> [How to complete this task] Repeat all of the data below word for word, keeping no images.

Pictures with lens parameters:
------------------------------------

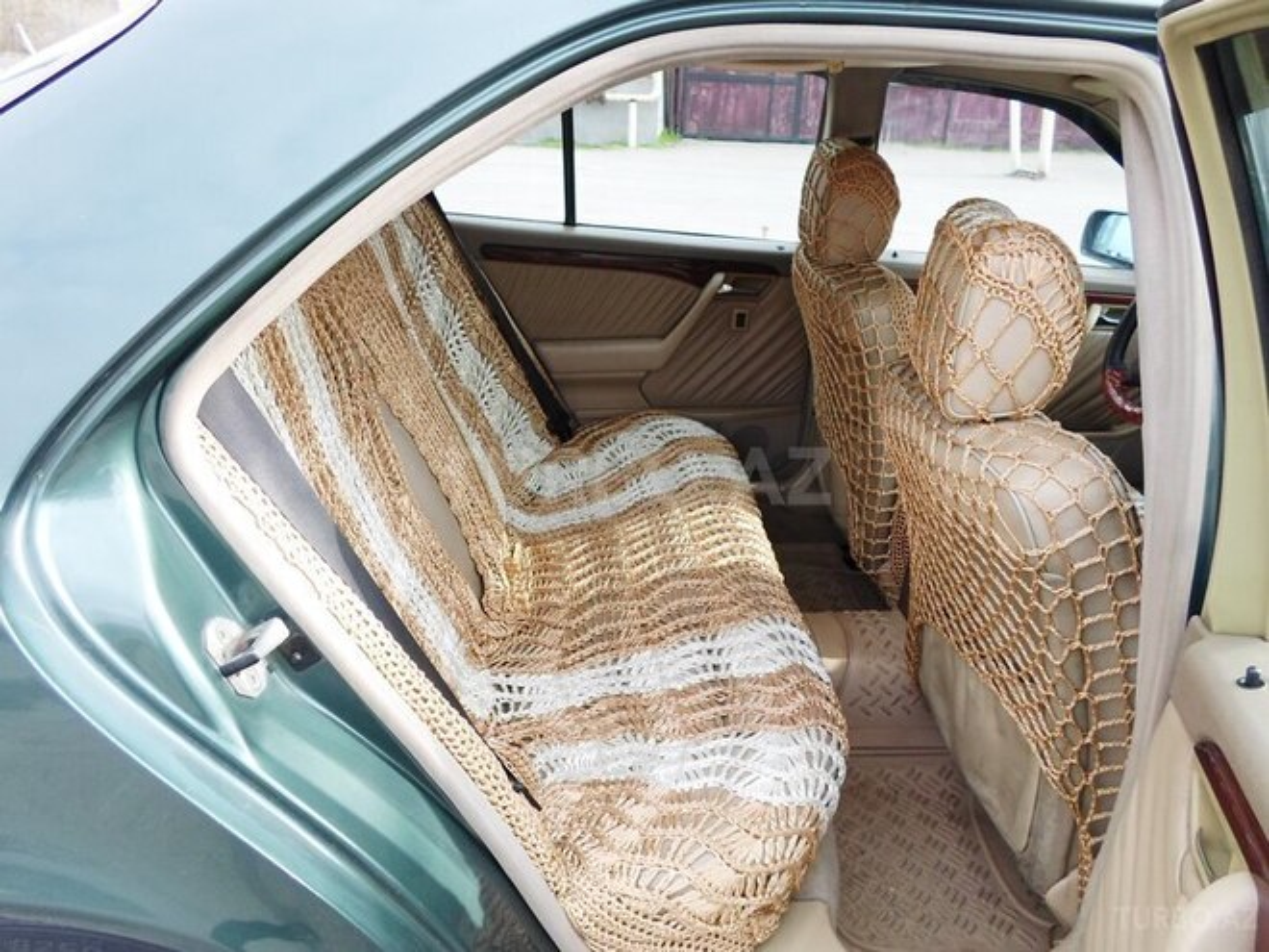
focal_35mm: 25
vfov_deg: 54.9
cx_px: 634
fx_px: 916
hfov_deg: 69.4
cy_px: 476
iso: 80
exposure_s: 1/250
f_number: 2.5
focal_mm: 4.5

------------------------------------

> [Solution for this exercise]
focal_35mm: 25
vfov_deg: 54.9
cx_px: 634
fx_px: 916
hfov_deg: 69.4
cy_px: 476
iso: 80
exposure_s: 1/250
f_number: 2.5
focal_mm: 4.5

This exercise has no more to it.